Day 3/4: A Long Mileage Day
I woke up the next morning at 4:30 a.m. to say goodbye and wish my new friend luck. I gave them my contact information in case of an emergency. I then encountered my first Arc’teryx kid, rocking the famous dead bird beanie. This kid was completely alone and had very little mountaineering gear. I was also alone, so I couldn’t judge too much. I gave him my number and told him to call me if he got in trouble.
About 2 hours later, that kid called me and was in deep trouble. He was stuck directly above one of the most exposed parts of the ascent. I borrowed two 30m mountaineering ropes from the mountain hut owners and started my side quest to get this kid down safely. I hiked up to him, roped up to him, and completed the descent back down to the hut safely. He is a cool guy; we still talk to this day. When he got down, I helped him pick out an ice axe and crampons. This is a reminder that having the correct gear is essential in winter conditions.

After this, I accidentally ordered two breakfasts from the mountain hut and slammed both. I got the nickname “Big America” because I was at least 6 inches taller than everyone in this mountain hut and could eat wild amounts of food.
This feast got me ready for the wild day ahead. I descended out of the snow, which was a magical feeling. After navigating through the mountains using faint tracks, I got onto an actual trail; it was so cool. I followed this trail all the way down to the Vodnikov Dom Velen winter hut, where I planned to stop for the day.
I learned that the winter hut was locked which was probably the dumbest thing I have ever seen. I realized I had 8 more miles to go until I could get to a different hut to spend the night. I continued my descent into Krma Valley, where my apartment was located and where there was a hut located at Mostnica Falls. I hiked down lots of slippery rocks, saw plenty of mountain goats, and fell in the leaves a couple of times. I got to Mostnica Falls, a beautiful waterfall tucked into a gorge. It was about 6:30 pm, so I decided to cook dinner with a view. I relaxed and allowed my feet to recover.
Following my delightful dinner, I found out that the hut at Mostnica Falls was also closed. I had to hide 3 miles to town, but at least I got to sleep in a nice bed. The hike back into civilization was not very fun, and I would recommend doing more research than I did based on what huts are available. I finally made it to Krma Valley, and my trek was over.
Check out my packing list for this trip here.
FAQs
Q: Is solo mountaineering dangerous?
A: Solo mountaineering inherently carries more risk than hiking with a group. However, with careful planning, proper gear, and a conservative approach, the risks can be minimized.
Q: What level of experience is required for a trip like this?
A: This type of trip is recommended for experienced hikers and mountaineers with a solid understanding of navigation, wilderness survival, and mountain safety.
Q: What is the best time of year to go?
A: The best time for mountaineering in the Alps is typically during the summer months (June-September) when the weather is more stable and the snow has melted at lower elevations.
Embrace the Challenge, Respect the Mountains
This hike taught me a lot about myself, and I think that is the beauty of solo treks. In my opinion, the biggest challenge is calming your mind and being patient with yourself. If you have what it takes to embark on a solo trek through the Alps, I would highly recommend it. Understanding the risks associated with a trip like this and mitigating them is crucial. Respect the mountains and the locals that call them home. It was so awesome to disconnect from civilization and make lifelong adventure buddies.

——————

- **Actions to take**
a - Reproduce the part of the trek account between "A: Solo mountaineering" and "year to go?", inclusive.
b - Summarize the trek account in two sentences.

- **Stored items**
——————

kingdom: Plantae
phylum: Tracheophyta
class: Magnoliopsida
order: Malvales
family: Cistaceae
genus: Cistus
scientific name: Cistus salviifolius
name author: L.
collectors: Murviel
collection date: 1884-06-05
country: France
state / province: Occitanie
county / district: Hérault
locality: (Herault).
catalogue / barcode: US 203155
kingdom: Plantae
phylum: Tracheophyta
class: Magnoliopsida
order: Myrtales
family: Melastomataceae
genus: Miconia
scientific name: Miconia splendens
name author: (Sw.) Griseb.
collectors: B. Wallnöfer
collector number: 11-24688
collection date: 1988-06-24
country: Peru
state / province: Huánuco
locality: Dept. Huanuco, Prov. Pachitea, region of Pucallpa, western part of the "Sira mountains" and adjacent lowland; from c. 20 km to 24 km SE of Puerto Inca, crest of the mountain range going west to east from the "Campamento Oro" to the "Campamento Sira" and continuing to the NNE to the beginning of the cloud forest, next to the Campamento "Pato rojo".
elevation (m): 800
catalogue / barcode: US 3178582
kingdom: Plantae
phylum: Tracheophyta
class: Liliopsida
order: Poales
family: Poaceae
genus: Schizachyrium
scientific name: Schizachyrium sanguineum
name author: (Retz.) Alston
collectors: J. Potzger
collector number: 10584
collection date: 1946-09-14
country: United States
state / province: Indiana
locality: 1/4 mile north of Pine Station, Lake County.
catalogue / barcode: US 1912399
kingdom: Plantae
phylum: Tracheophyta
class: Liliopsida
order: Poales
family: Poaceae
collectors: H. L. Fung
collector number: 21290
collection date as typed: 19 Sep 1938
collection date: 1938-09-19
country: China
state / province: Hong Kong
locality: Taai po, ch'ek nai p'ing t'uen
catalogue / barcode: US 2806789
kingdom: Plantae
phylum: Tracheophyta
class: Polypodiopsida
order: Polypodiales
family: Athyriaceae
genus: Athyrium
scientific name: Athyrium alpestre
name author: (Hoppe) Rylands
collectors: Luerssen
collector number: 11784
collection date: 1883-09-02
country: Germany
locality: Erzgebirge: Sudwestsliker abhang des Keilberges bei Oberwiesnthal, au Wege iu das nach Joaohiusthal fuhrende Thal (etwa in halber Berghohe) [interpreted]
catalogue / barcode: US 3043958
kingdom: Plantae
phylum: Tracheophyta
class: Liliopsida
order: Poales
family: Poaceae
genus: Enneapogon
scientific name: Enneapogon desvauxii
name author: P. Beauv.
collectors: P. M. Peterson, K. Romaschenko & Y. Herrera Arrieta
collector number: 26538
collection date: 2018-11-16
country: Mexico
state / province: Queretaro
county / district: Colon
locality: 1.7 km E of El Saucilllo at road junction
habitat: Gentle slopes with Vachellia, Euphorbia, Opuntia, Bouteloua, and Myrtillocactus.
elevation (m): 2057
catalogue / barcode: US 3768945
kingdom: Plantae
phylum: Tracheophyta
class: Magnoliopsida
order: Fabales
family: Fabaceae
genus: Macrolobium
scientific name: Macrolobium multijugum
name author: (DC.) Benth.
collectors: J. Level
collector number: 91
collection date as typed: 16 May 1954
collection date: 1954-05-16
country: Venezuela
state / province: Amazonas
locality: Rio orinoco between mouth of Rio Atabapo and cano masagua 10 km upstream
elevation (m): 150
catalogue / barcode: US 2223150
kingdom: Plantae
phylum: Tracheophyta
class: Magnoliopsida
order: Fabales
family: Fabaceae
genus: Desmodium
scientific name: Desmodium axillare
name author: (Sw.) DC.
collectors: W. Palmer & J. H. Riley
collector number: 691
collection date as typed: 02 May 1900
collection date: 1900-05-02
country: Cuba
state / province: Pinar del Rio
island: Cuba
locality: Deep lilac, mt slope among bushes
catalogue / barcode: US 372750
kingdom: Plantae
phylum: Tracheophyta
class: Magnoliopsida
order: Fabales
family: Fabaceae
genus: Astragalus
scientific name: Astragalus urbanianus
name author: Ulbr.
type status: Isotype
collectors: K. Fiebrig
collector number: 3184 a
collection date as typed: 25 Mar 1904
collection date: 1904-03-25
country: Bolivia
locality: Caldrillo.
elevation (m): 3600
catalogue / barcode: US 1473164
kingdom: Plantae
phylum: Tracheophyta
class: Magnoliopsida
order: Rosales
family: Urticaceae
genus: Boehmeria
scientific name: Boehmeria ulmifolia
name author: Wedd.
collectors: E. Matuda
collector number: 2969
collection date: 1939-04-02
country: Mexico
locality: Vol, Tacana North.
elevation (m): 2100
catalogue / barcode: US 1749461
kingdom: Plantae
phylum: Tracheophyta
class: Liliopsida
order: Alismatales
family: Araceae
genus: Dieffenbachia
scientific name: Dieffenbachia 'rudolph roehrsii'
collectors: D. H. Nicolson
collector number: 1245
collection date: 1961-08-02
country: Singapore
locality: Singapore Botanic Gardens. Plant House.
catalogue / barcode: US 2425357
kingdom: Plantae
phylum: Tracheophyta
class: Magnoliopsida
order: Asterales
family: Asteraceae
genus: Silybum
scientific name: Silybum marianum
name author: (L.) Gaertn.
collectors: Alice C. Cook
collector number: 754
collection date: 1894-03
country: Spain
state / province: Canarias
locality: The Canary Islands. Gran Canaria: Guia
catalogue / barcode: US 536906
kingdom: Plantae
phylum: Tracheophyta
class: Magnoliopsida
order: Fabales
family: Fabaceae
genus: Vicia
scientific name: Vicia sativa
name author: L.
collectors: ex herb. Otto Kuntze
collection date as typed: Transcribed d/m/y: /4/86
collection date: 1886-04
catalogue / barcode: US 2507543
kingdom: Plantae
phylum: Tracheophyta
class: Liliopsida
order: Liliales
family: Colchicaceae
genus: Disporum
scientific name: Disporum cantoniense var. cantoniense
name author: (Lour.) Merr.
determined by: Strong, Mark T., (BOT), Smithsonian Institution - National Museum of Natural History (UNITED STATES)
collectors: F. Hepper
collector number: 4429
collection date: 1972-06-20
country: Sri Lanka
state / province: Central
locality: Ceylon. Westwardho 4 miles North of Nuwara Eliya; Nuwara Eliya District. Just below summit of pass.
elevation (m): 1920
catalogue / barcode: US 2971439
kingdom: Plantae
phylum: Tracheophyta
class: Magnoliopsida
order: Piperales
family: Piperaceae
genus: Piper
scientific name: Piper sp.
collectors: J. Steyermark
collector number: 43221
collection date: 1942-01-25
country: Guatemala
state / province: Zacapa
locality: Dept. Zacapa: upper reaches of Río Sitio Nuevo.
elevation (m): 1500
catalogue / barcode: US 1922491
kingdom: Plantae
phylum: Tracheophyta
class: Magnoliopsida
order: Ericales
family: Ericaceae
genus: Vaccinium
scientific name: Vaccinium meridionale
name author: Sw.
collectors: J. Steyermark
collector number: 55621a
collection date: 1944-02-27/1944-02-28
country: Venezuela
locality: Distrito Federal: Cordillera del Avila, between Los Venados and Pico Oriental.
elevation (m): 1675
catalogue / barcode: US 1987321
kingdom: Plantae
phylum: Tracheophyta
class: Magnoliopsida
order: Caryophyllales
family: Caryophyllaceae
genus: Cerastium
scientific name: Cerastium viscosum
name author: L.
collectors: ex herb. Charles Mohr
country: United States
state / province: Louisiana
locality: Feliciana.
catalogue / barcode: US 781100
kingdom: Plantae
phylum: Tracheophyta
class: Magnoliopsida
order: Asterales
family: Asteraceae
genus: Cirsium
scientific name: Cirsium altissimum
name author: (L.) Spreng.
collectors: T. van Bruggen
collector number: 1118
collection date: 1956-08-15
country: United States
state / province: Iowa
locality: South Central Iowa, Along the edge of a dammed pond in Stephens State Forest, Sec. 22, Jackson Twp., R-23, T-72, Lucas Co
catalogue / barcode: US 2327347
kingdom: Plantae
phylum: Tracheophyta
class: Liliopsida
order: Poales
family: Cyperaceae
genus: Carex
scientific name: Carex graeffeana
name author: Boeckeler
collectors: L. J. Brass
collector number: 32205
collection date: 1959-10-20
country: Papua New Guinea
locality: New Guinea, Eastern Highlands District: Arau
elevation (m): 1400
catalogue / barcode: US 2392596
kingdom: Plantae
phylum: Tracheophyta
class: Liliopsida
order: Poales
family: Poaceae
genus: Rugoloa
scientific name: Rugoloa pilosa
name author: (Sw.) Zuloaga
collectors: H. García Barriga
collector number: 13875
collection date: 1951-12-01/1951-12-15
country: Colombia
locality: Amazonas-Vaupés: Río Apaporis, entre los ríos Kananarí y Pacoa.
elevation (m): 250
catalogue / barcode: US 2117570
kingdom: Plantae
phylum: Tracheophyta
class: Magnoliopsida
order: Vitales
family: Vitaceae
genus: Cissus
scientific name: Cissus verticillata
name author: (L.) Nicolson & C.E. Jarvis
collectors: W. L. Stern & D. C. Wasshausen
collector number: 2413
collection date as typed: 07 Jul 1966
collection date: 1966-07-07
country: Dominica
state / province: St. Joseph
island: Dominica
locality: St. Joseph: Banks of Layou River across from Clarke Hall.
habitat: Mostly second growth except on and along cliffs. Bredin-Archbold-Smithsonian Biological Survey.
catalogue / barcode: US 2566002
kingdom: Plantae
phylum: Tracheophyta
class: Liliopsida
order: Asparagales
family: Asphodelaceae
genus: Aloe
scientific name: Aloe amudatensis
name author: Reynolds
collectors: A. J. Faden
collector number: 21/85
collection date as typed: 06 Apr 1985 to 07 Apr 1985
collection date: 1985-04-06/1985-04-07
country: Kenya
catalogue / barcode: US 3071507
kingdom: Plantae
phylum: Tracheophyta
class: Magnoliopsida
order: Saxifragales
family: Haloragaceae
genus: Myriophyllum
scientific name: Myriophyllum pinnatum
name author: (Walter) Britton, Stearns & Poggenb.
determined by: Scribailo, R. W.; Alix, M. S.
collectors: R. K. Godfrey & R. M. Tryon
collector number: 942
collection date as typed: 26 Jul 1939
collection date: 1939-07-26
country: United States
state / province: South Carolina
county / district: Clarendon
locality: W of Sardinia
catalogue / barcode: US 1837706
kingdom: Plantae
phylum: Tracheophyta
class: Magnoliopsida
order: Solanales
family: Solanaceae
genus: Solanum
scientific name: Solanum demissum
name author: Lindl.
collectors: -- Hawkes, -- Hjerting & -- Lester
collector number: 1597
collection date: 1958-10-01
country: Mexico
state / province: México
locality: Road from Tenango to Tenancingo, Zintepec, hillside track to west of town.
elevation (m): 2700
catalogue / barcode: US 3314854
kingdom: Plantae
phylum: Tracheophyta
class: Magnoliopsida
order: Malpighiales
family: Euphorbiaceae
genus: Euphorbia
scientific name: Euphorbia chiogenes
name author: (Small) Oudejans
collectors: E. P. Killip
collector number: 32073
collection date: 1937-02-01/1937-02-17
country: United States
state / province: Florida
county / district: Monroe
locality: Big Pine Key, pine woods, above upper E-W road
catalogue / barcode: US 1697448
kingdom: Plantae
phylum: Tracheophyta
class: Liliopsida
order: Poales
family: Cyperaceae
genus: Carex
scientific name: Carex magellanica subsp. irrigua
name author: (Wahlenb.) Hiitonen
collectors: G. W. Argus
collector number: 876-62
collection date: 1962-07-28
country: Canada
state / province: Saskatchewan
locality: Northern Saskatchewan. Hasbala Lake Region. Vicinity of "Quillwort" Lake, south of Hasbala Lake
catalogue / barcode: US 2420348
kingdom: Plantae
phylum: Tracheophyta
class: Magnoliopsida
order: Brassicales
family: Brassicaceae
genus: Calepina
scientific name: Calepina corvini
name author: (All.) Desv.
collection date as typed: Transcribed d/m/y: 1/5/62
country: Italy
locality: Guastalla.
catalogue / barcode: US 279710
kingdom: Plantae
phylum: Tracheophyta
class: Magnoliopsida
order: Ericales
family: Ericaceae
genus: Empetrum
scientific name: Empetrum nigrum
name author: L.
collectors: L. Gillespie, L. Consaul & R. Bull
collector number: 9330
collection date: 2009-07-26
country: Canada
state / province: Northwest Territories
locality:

——————

- **Exercise answers**
a -
A: Solo mountaineering inherently carries more risk than hiking with a group. However, with careful planning, proper gear, and a conservative approach, the risks can be minimized.
Q: What level of experience is required for a trip like this?
A: This type of trip is recommended for experienced hikers and mountaineers with a solid understanding of navigation, wilderness survival, and mountain safety.
Q: What is the best time of year to go?

b - After roping up to a lone hiker stuck above an exposed part of the ascent and bringing him safely down to the hut, the writer ate two breakfasts and descended out of the snow to the Vodnikov Dom Velen winter hut, only to find it locked. The writer then continued into Krma Valley, cooked dinner at Mostnica Falls, learned that hut was closed too, and ended the trek in Krma Valley, closing with FAQs and advice to understand the risks of solo treks and respect the mountains.